The letter ended here. Or at least I think it did: Perhaps Isaac Luria made off with the last page? If I hear more from P.D. Rapaport, I’ll let you know.
Part III: Words of Advice
You must listen to Foreign Agent, Nate Lavey and Michael McCanne’s extraordinary podcast about the Irish Americans who sent cash and ArmaLite rifles to the Provisional IRA. Without a doubt the best history podcast I’ve listened to in ages.
Longtime “Black Umbrella” readers might recall the extremely puzzling video I shared last summer of the Slovenian punk band Pankrti lip synching their rendition of the Italian revolutionary anthem “Bandiera Rossa.” I’m happy to report that I’ve found another notable video of a performance of “Bandiera Rossa,” this one by a Slovenian women’s choir called Kombinat. I’m not sure what the deal is with Slovenians and “Bandiera Rossa,” but please enjoy.

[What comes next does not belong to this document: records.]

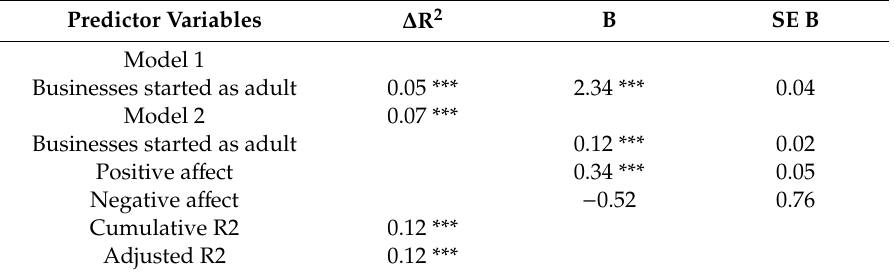
Table 2. Results of regression predicting entrepreneurial intention (EINT) based on positive and negative a ff ect.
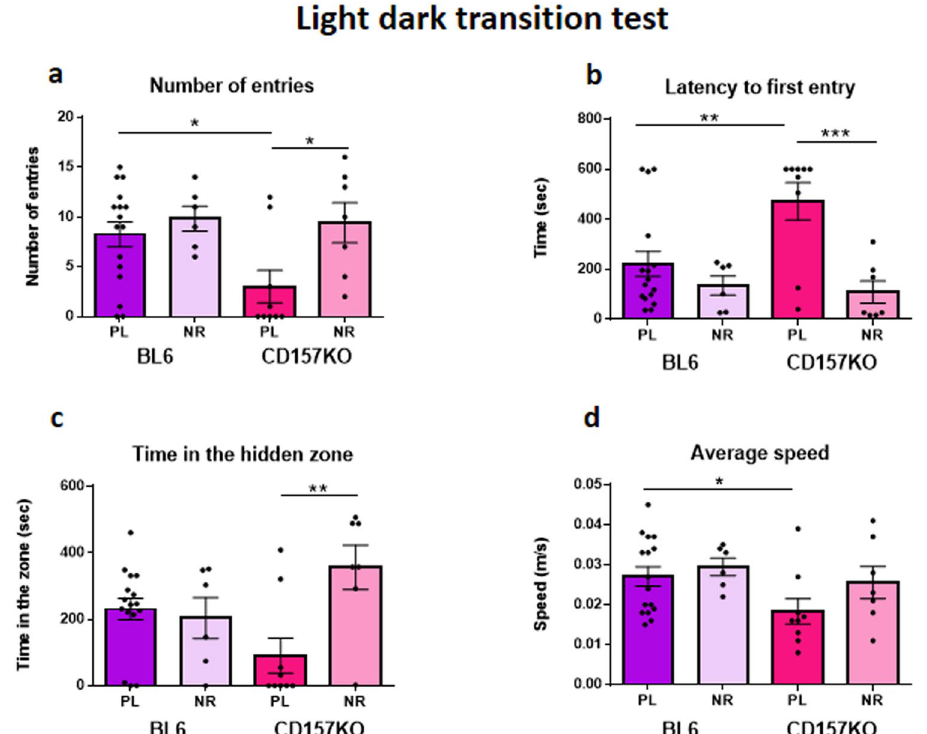
Figure 3. Effects of gavage supplementation of nicotinamide riboside (NR) for 12 days on anxiety-like behaviour in the light-dark transition test in wild-type (BL6) and CD157KO male mice, compared with that with saline treatment (PL). (a) Transition numbers between the two compartments. Two-way ANOVA; F 1,34 = 5.766, P = 0.022; Bonferroni’s post hoc analysis revealed a significance between placebo and NR in CD157KO mice, P < 0.05. (b) Latency of the first entry into the dark zone. Two-way ANOVA; effect of treatment, F 1,34 = 12.62, P = 0.0011; genotype and treatment interaction, F 1,34 = 4.695, P = 0.0374. Bonferroni’s post hoc tests showed significance between placebo and nicotinamide riboside in CD157KO mice, P < 0.001. (c) Time spent in the dark zone. Two-way ANOVA; treatment, F 1,34 = 5.363 P = 0.0267; interaction between genotype and treatment, F 1,34 = 8.005, P = 0.0078). Bonferroni’s post hoc tests revealed significance between placebo and nicotinamide riboside in CD157KO mice, P < 0.01 ( d ) The average speed in the light compartment. Two-way ANOVA; for genotype ( F 1,34 = 4.593, P = 0.0393). * P < 0.05, ** P < 0.01, and, *** P < 0.001,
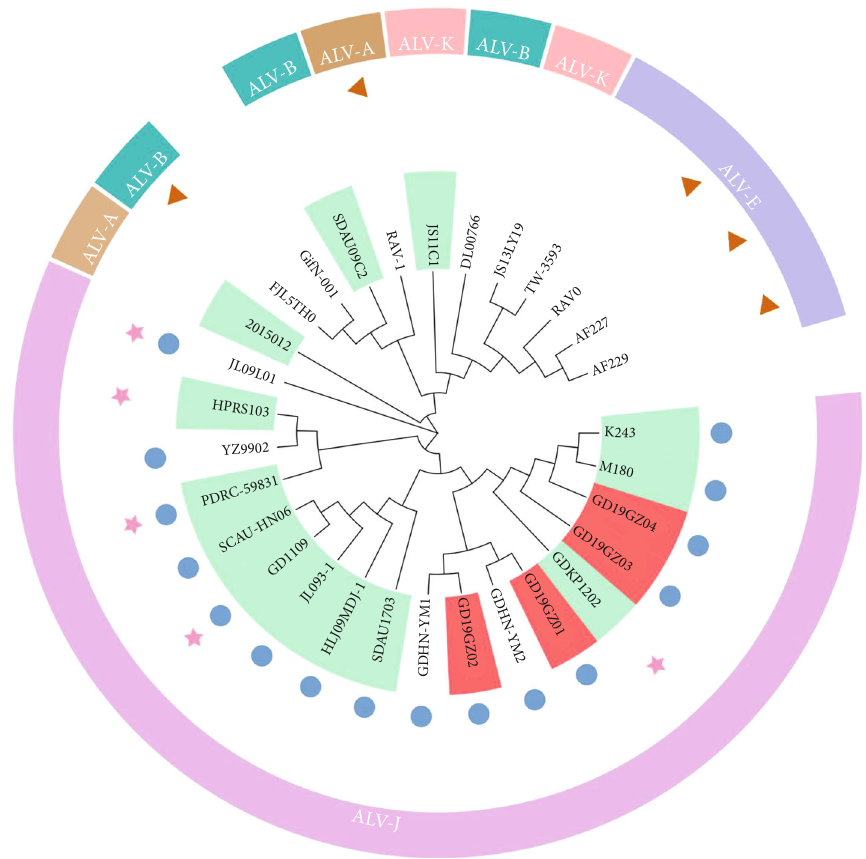
Figure 4: Phylogenetic relationships of the four isolates to the reference strains, based on the proviral genome sequence. The red background indicates the four isolates and the green background indicates the reference strains that retained the E element. The blue circle indicates hemangioma (He), pink stars indicate myeloma (ML), brown triangles indicate lymphoma leukosis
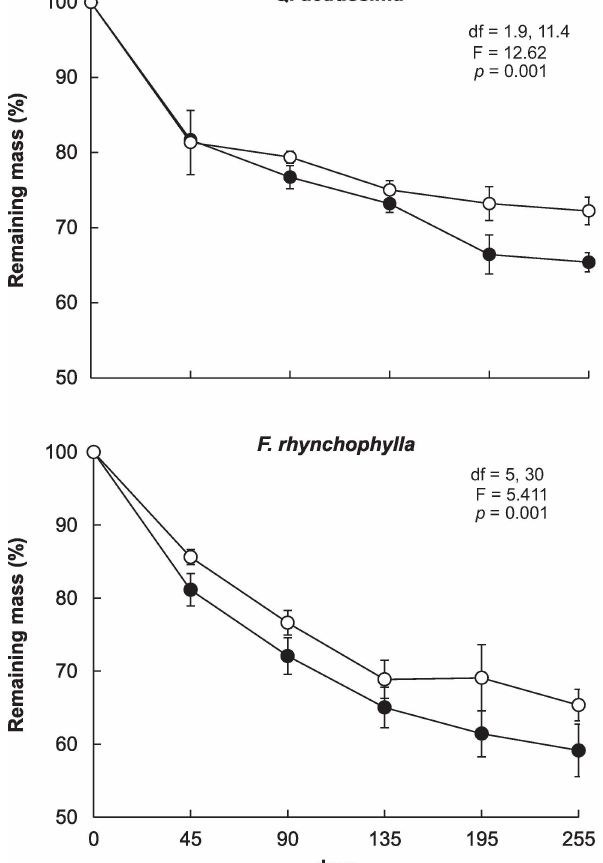
Fig 1. Changes in the remaining mass of the Q . acutissima (upper) and F . rhynchophylla (lower) leaf litter in the microcosms. Closedcircles represent leaf litter obtainedfrom the ambientair (380 ppm CO 2 ) chamber, and open circles representthat collectedfrom the elevatedCO 2 (700 ppm) chamber. Bars show standarddeviations(n =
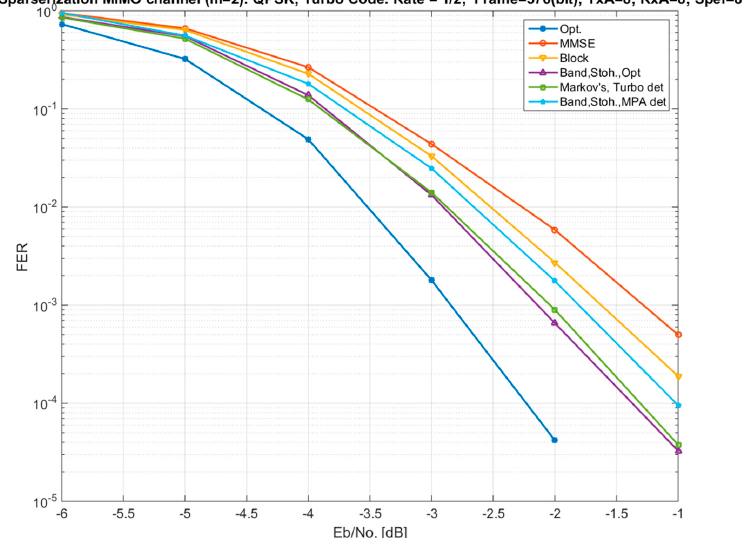
Figure 5. Dependences of the frame error rate (FER) on the signal-to-noise ratio per bit for an 8 × 8 MIMO channel with different options for channel matrix sparsification and for different detectors (QPSK modulation and Turbo code with a rate of ½).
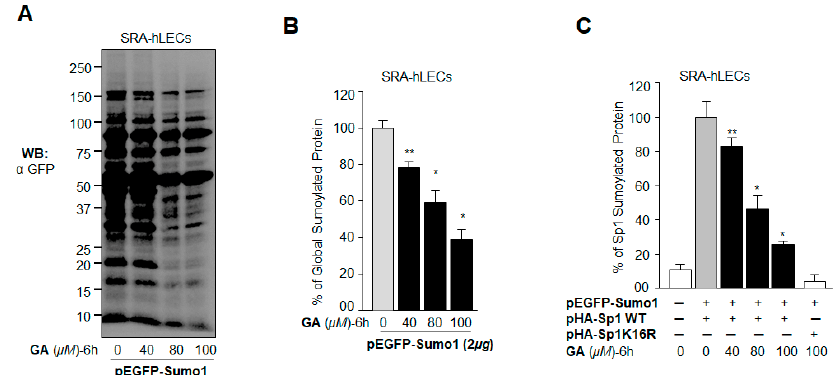
Figure 6. GA blocked aberrant Sumoylation signaling in SRA-hLECs. ( A ) LECs were transfected with pEGFP-Sumo1 and then treated with various concentrations of GA (40–100 µ M) for 6 h. Equal amounts of extracted protein containing N -ethylmaleimide (NEM) and MG132 were immunoblotted with an anti-GFP antibody. ( B ) The same lysate (as above) was used to quantify global Sumoylation protein. Equal amounts of protein were loaded onto the GFP antibody-coated ELISA plate-well. Following incubation with a Sumo1 antibody, the Sumoylated protein was quantified after the addition of color developing reagent as described in Materials and Methods. ( C ) Inhibition of Sp1 Sumoylation by GA in vivo. LECs transfected with the indicated combinations of pEGFP-Sumo1, Sp1 or a Sumoylation-deficient mutant (Sp1K16R) were treated with various concentrations of GA (40–100 µ M) for 6 h. Equal amounts of cell extract were used to quantify exogenous Sp1 Sumoylation using an anti-human Influenza virus hemagglutinin (HA) antibody. The data represent mean ± SD from three independent experiments (** p < 0.05; * p < 0.001).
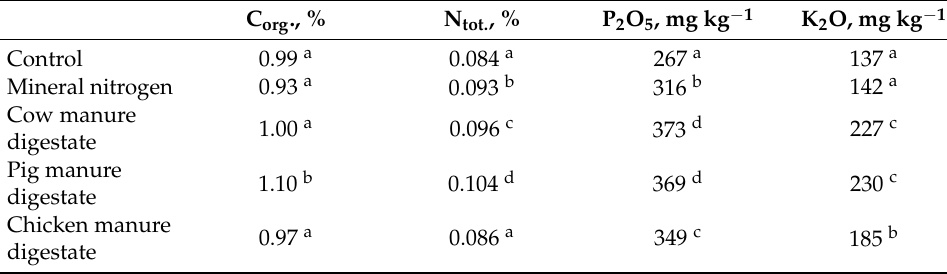
Table 4. Soil (loam) chemical composition after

Speaking of enjoyable songs in languages I do not understand: This song, by the Navarran group Chill Mafia, is a cover (or perhaps a parody?) of this song, by the Basque singer Xabier Lete. Both are recommended. (You can get some sense of what the Xabier Lete version of the song is about from this video, in which residents of a Basque village called Segura act out his lyrics. The lyrics of the Chill Mafia version are different; both recount typical day in the life of the singer, I believe; per Google Translate, the Chill Mafia vocalist says he starts his day by “opening Instagram.”)
That’s all I’ve got!
This is, as I’ve said, a goof: There is no P.D. Rapaport, there are no letters, this is made up.